Helped by its massive natural resources, Australia has weathered the global financial crisis better than other Group of 20 economies. In 2012, its economy grew 3.1 per cent, compared with 1.6 per cent in the United States and 1.1 per cent in Canada.
Australian growth forecast cut to 2.5pc
Australia's central bank scaled back its inflation and growth forecasts yesterday, warning of a subdued outlook as the commodities-driven economy transitions away from mining.
The Reserve Bank of Australia said it expected growth of 2.5 per cent and inflation of 2.25 per cent for the year to December 31, compared with forecasts in February of up to 3 per cent for both.
"Overall, the subdued outlook over the next year or so continues to reflect the approaching peak in mining investment, ongoing fiscal consolidation, and the high level of the Australian dollar," the RBA said in a quarterly statement on monetary policy.

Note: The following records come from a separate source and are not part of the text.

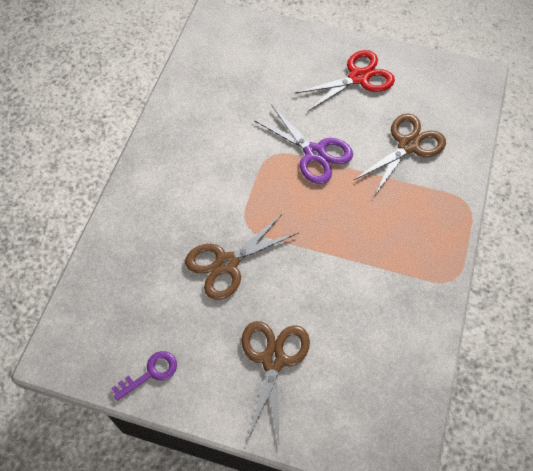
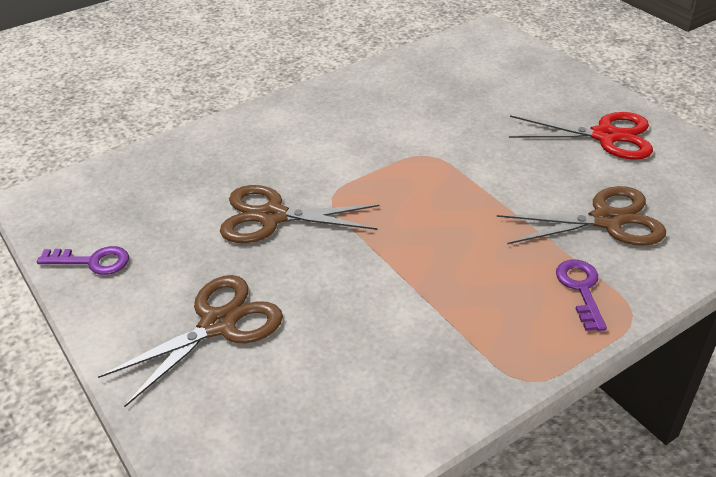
camera: 40 degrees right, 20 degrees down
purple scissors [254,106,353,184] -> none
none -> purple key [556,260,607,331]

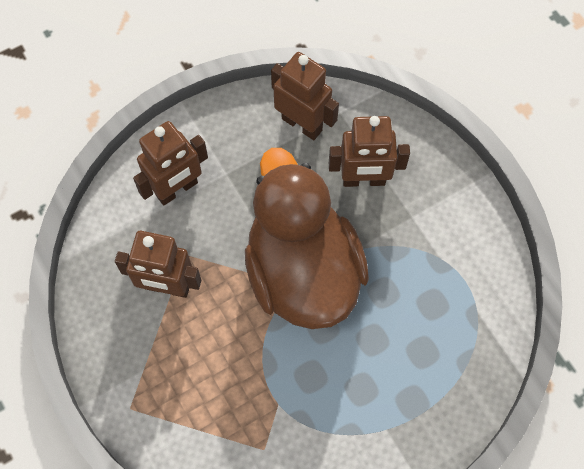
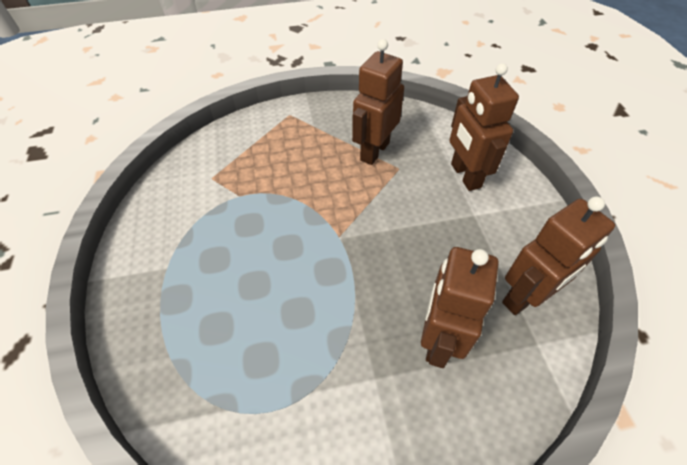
camera: 110 degrees right, 15 degrees down
brown duck [245,148,369,329] -> none

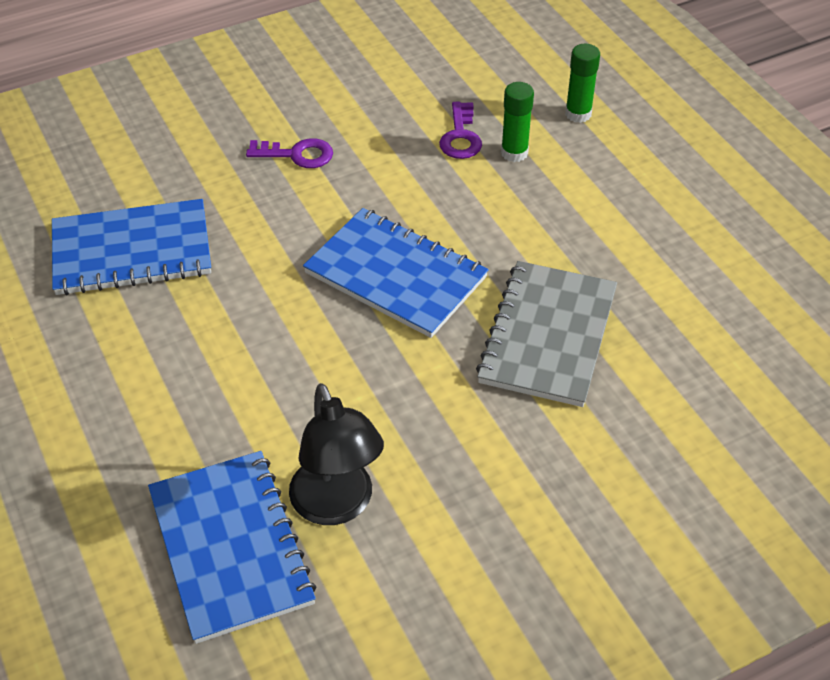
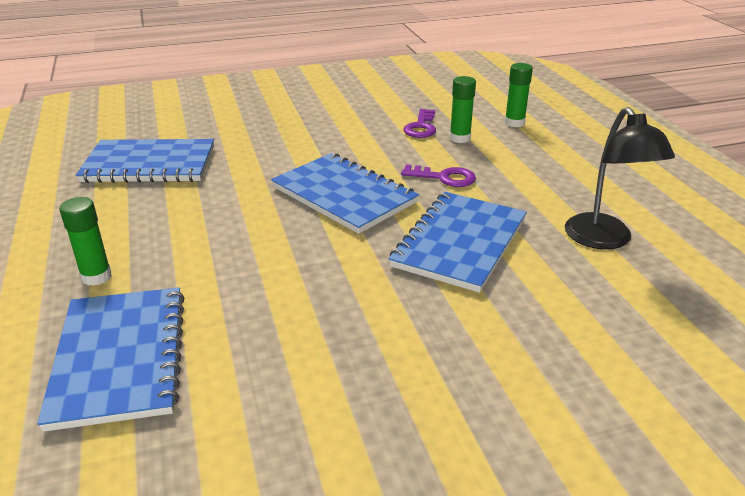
camera: 10 degrees right, 15 degrees down
purple key [246,138,333,168] -> purple key moved to [401,164,476,187]
black lamp [289,383,384,525] -> black lamp moved to [565,107,675,250]
grey notebook [476,261,617,407] -> blue notebook [388,192,527,293]
none -> green glue stick [59,197,112,286]

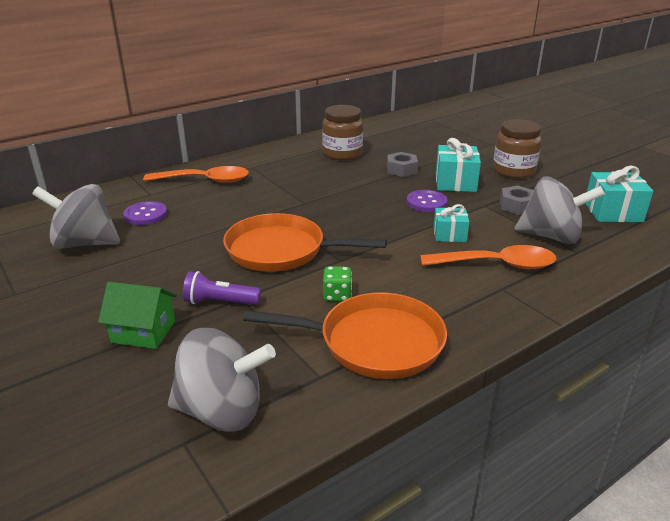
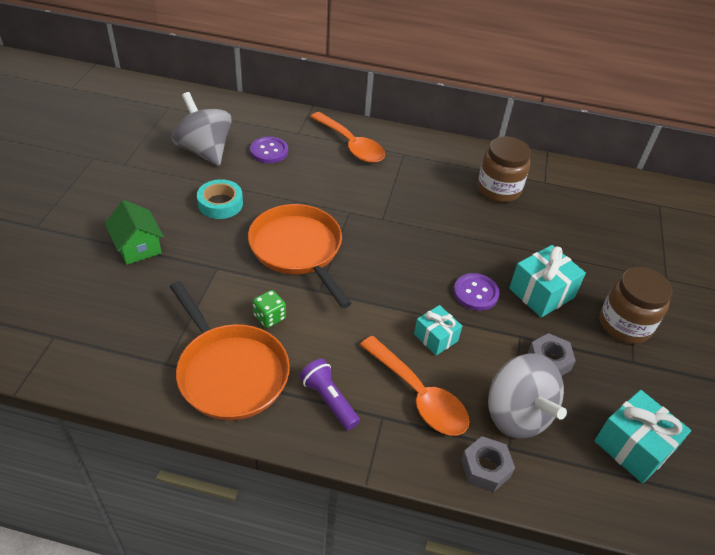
camera: 45 degrees right, 15 degrees up
grey spinning top [168,328,276,432] -> none
purple flashlight [183,271,261,305] -> purple flashlight moved to [300,359,360,430]
grey nut [387,152,418,177] -> grey nut moved to [461,436,515,492]
none -> turquoise tape [197,179,243,219]

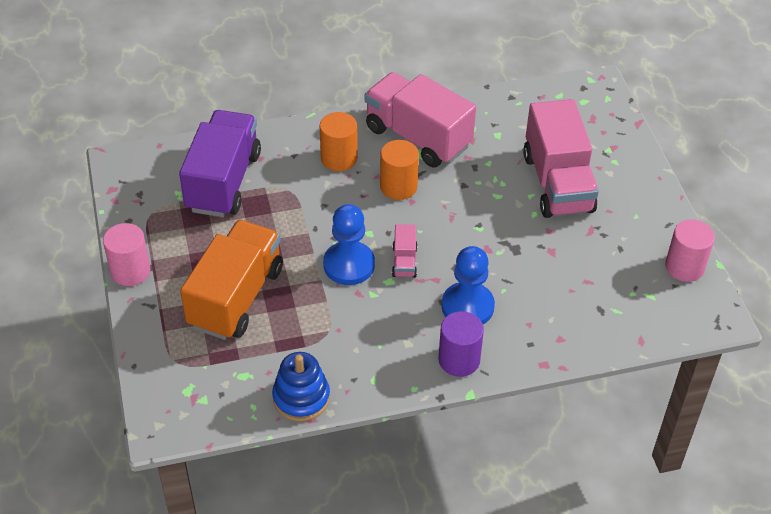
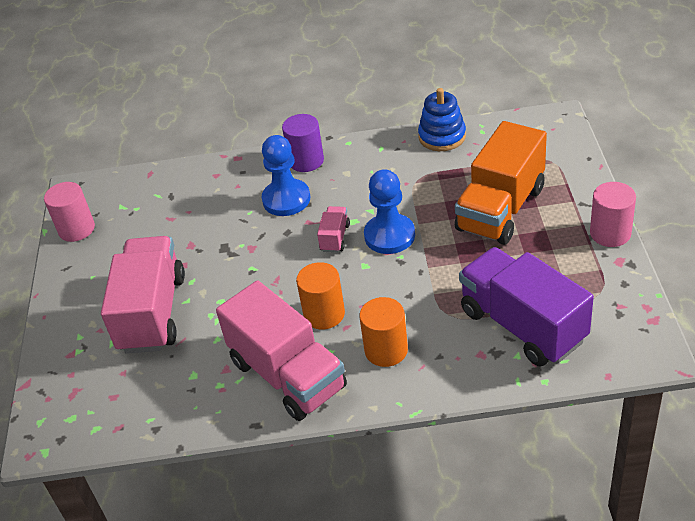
camera: 165 degrees left, 5 degrees down
purple truck [179,110,261,217] -> purple truck turned 120 degrees clockwise [459,247,594,367]

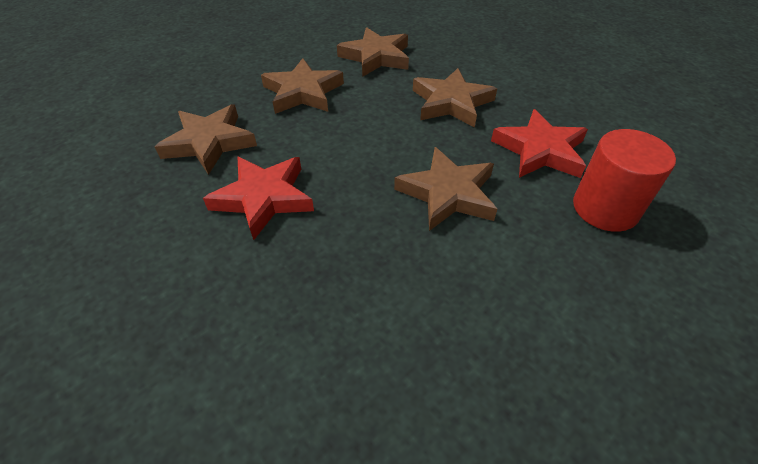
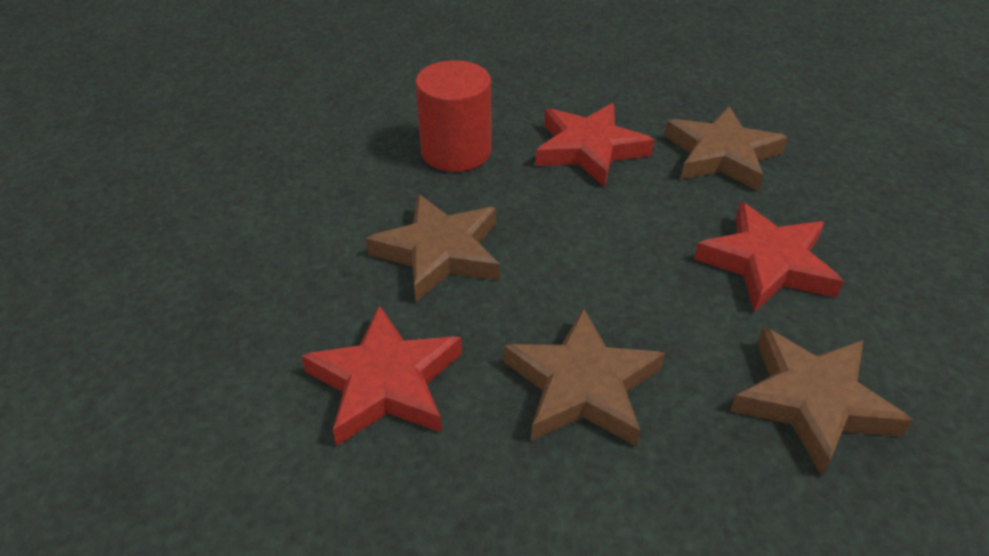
camera: 135 degrees right, 5 degrees down
brown star [261,58,344,114] -> red star [694,202,844,312]
red cylinder [573,129,676,232] -> red cylinder moved to [415,60,491,172]

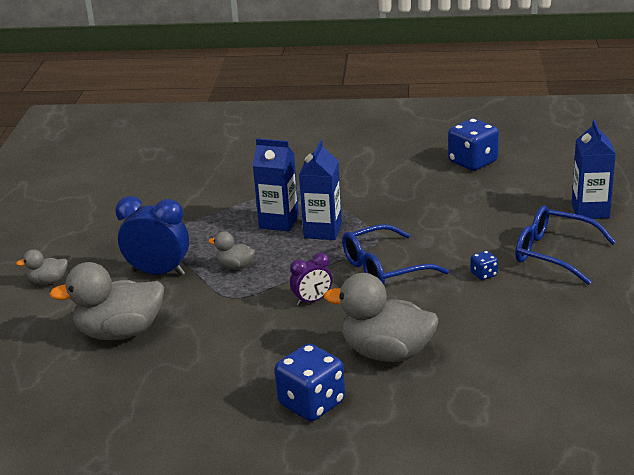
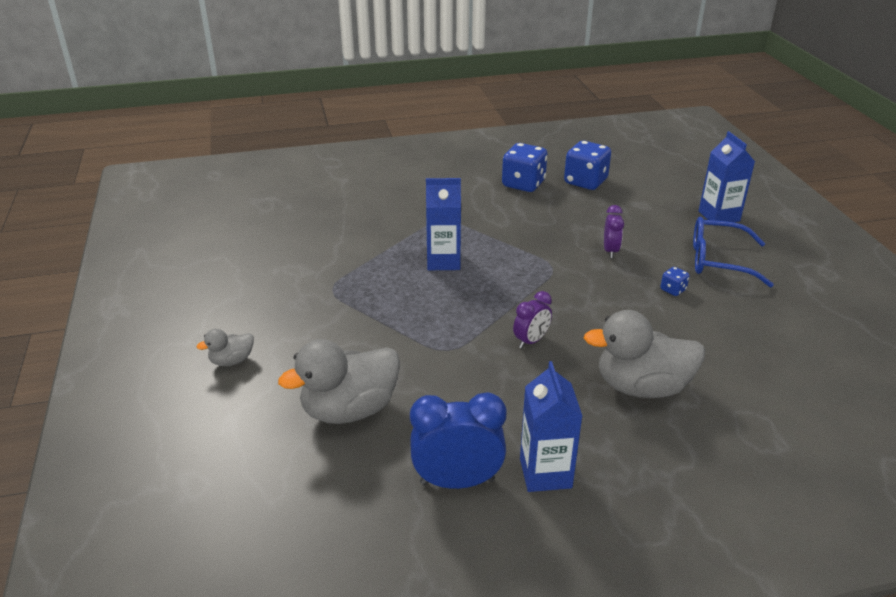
camera: 20 degrees left, 5 degrees up
blue clock [115,196,189,276] -> blue clock moved to [410,392,506,489]
grey duck [208,232,255,270] -> none
blue dice [274,344,345,421] -> blue dice moved to [502,143,548,192]
blue carton [299,140,342,240] -> blue carton moved to [520,361,582,492]
blue glasses [342,224,449,284] -> none
none -> purple clock [604,205,624,258]

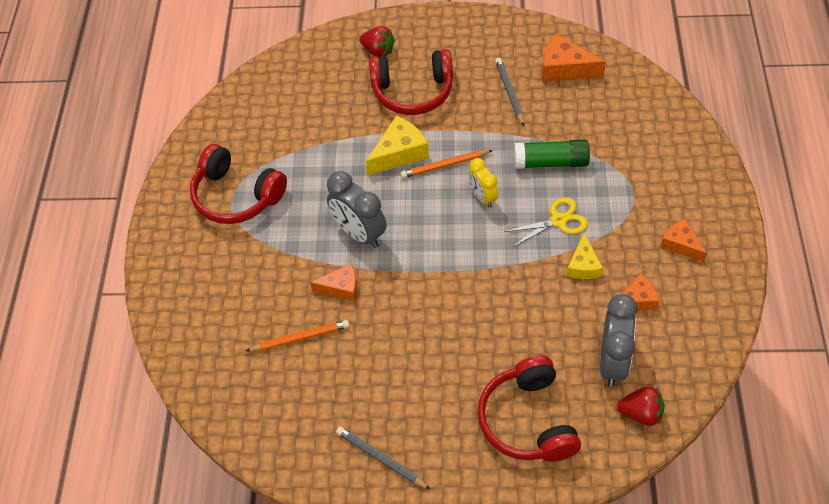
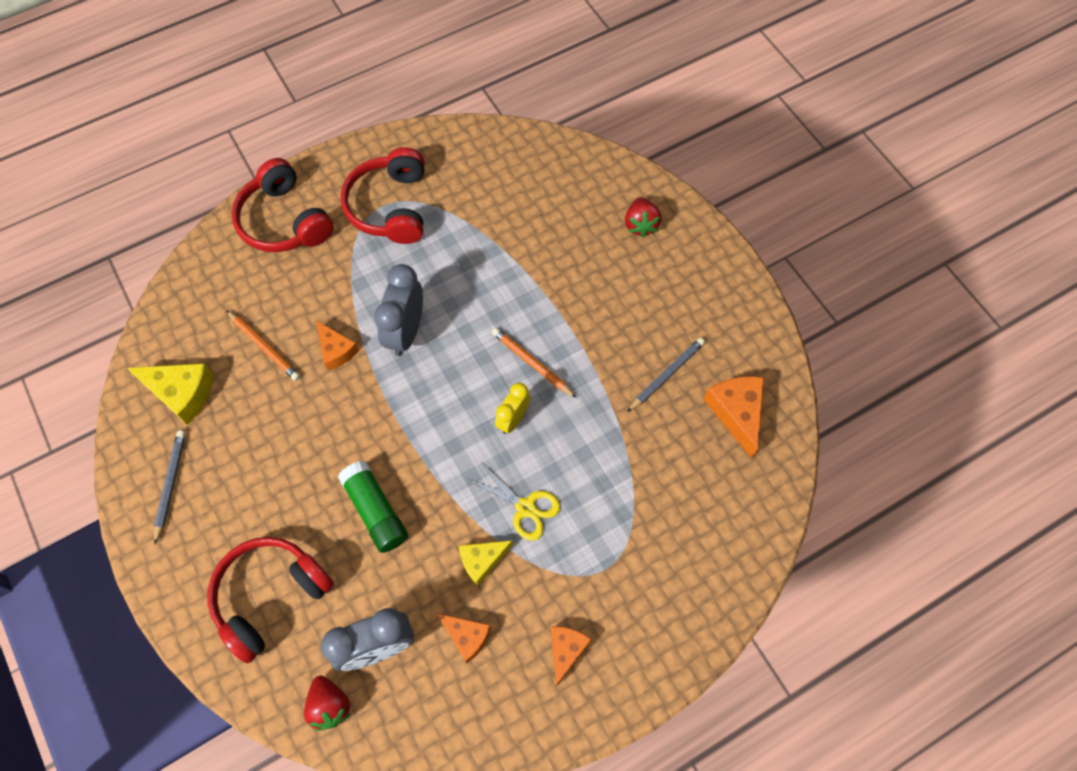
camera: 55 degrees right, 10 degrees up
yellow cheese [366,115,429,176] -> yellow cheese moved to [127,363,214,425]
red headphones [369,49,453,115] -> red headphones moved to [231,158,334,252]
green glue stick [514,140,590,169] -> green glue stick moved to [338,461,408,553]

The bank said that mining investment "is still expected to be close to its peak" with a gradual shift towards the non-mining sectors of the economy and a greater emphasis on domestic spending.
"While there are signs that this rebalancing is beginning, there remains considerable uncertainty about how it will proceed," the central bank said, adding that economic expansion was expected to be "a bit below" long-term averages this calendar year, before returning to levels of up to 3.5 per cent next year and 4 per cent in 2015.
The RBA slashed interest rates to a record low 2.75 per cent this week in a bid to stimulate Australia's non-mining economy, citing sluggish growth and rising unemployment as well as the protracted strength of the country's dollar.
The commodities-linked currency was hovering just above parity with the US dollar at US$1.0075 in late trade. It has not dipped below US$1 since May 14 last year.
The central bank said the outlook for government spending was clouded by "considerable uncertainty" before the September 14 national elections, with a sharp fall in revenues expected to be revealed in next week's budget.
Finance Minister Penny Wong warned of a A$17 billion (HK$131.9 billion) slump in government earnings on Tuesday, due to the high dollar's impact on company profits.